In a statement by Emmanuel Ojugbana, spokesperson of PENGASSAN, he confirmed that the country will soon begin to notice shutdown of oil flow. Our correspondents in the capital city, Abuja, were unable to get comments from spokesperson of the Nigerian National petroleum Corporation (NNPC), Mr. Ohi Alegbe.
At this critical period, it is noted that any diminution in pumping of crude oil would clash with the already sliding price of Nigeria’s biggest source of revenue, which accounts for over 85% of it’s export revenue. Brent crude oil plunged by 44% this year only rising by 2.3% today t $63.25 a barrel. According to estimates from the deutsche Bank, Nigeria needs about double the current price to balance its budget.
However, director at the New York based Eurasia Group, Philippe de Pontet does not believe that the strike would have any particular bearing on the sale of crude or the economy generally. He was quoted saying, “We do not expect the strike to have a material impact on Nigeria’s oil production, certainly not in the early days. The unions are taking advantage of the political climate ahead of the general elections in February to maximize their negotiating leverage on a set of unrelated matters.”

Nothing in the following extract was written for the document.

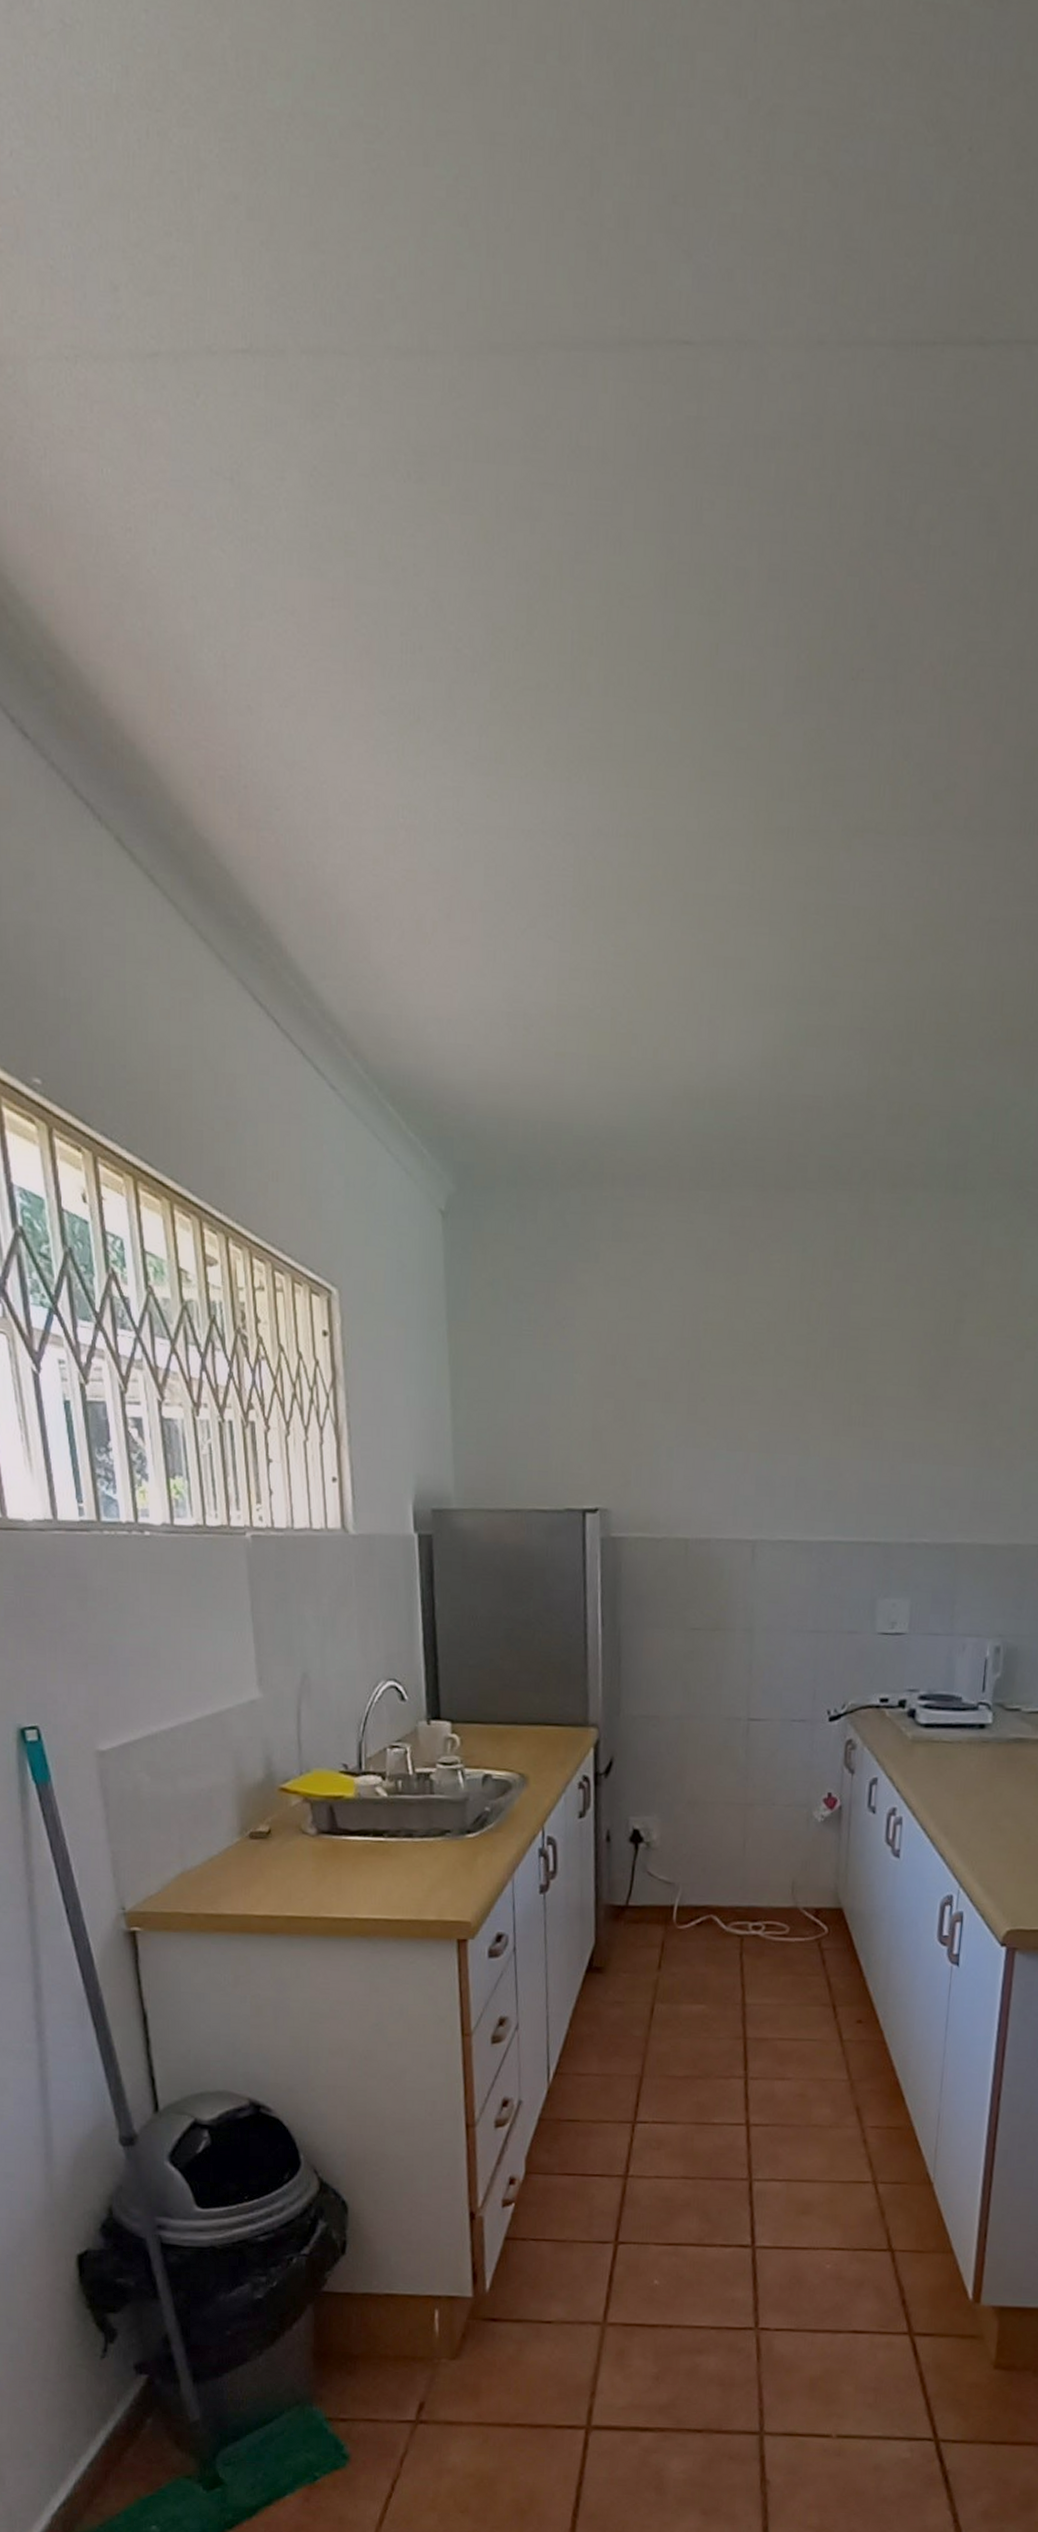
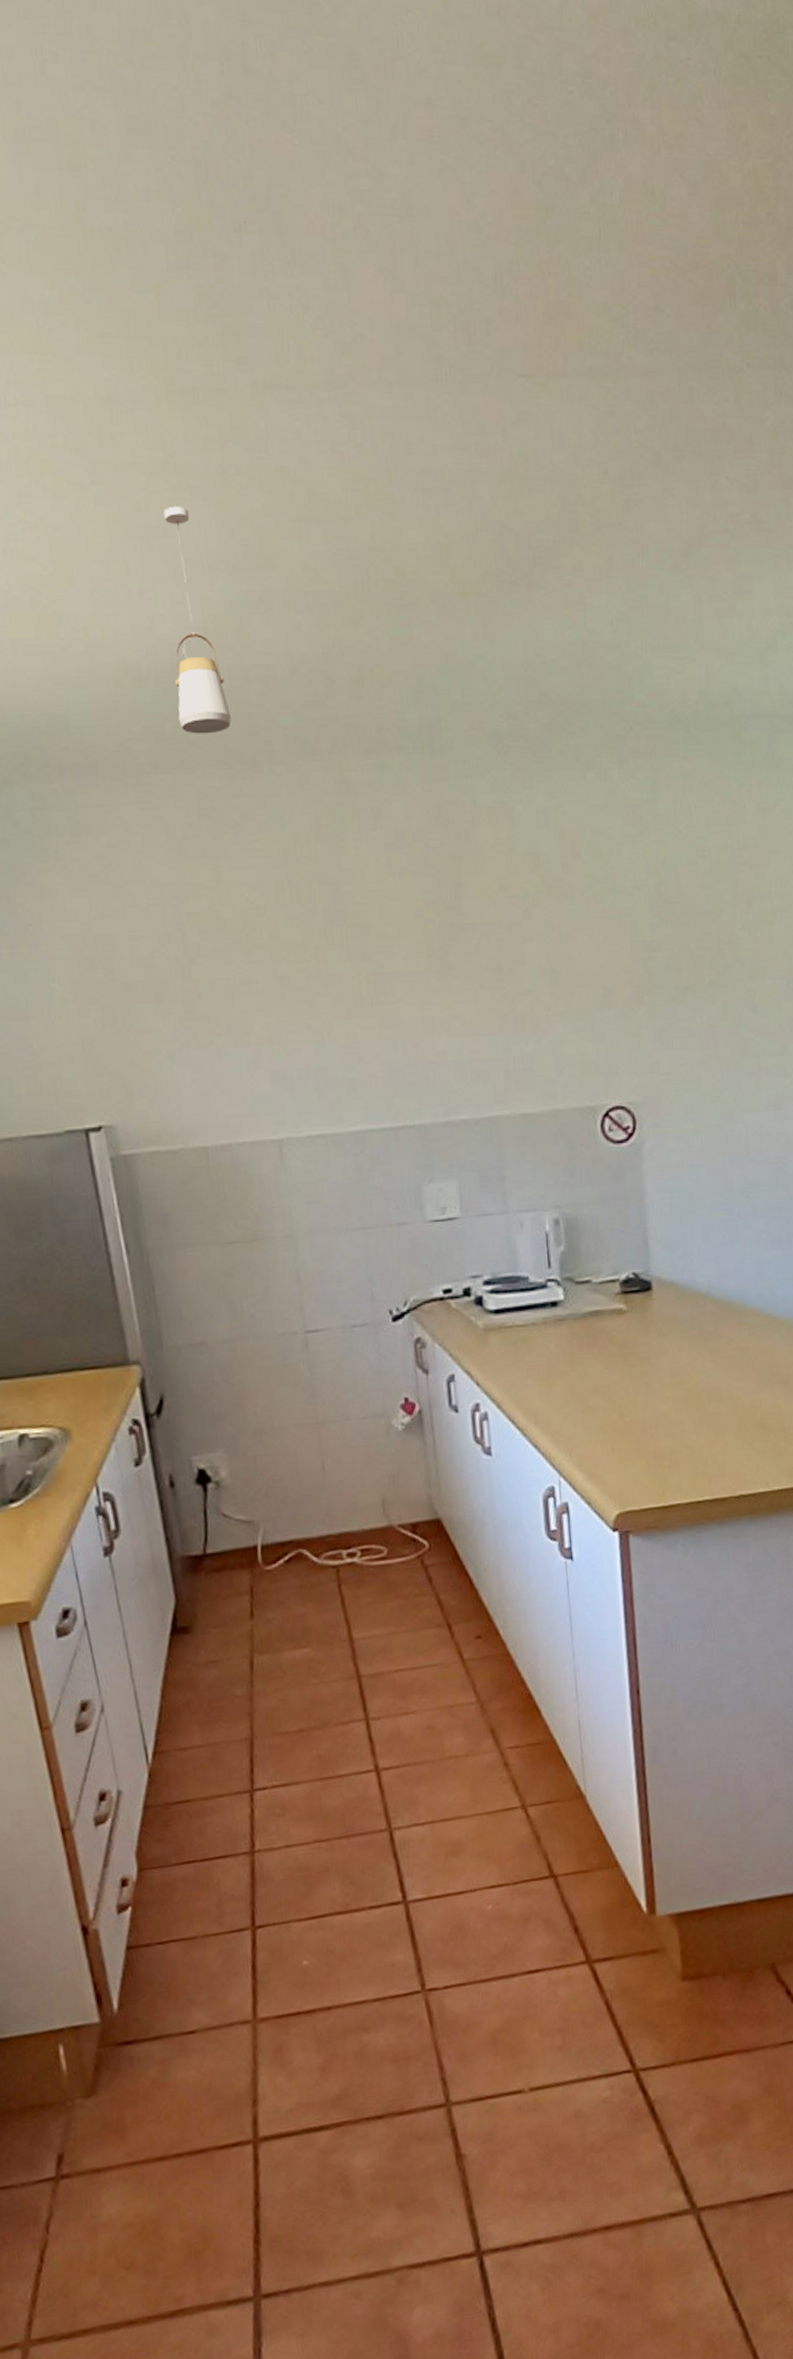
pendant light: none [725,940,774,1157] -> present [164,507,231,734]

However, figures compiled by Bloomberg confirm that Nigeria’s crude oil output declined by almost 3.2% the last time NUPENG and PENGASSAN went on strike sometime in September. Nigeria pumped an estimated 2.3 million barrels of crude oil a day last year, 26% of Africa’s total output according to BP.
The Unions disagree as they insist that the strike is to protest the government’s failure to fix refineries, cut gasoline prices in line with the falling crude prices and also passage of the much delayed Petroleum Industry Bill. They want the government to address these issues and also curb pipeline sabotage and certain ‘unfair labour practices” by producers.
No statement is yet to be issued by the government at this time and Union leaders have expressed an indefatigable commitment to proceed with the strike.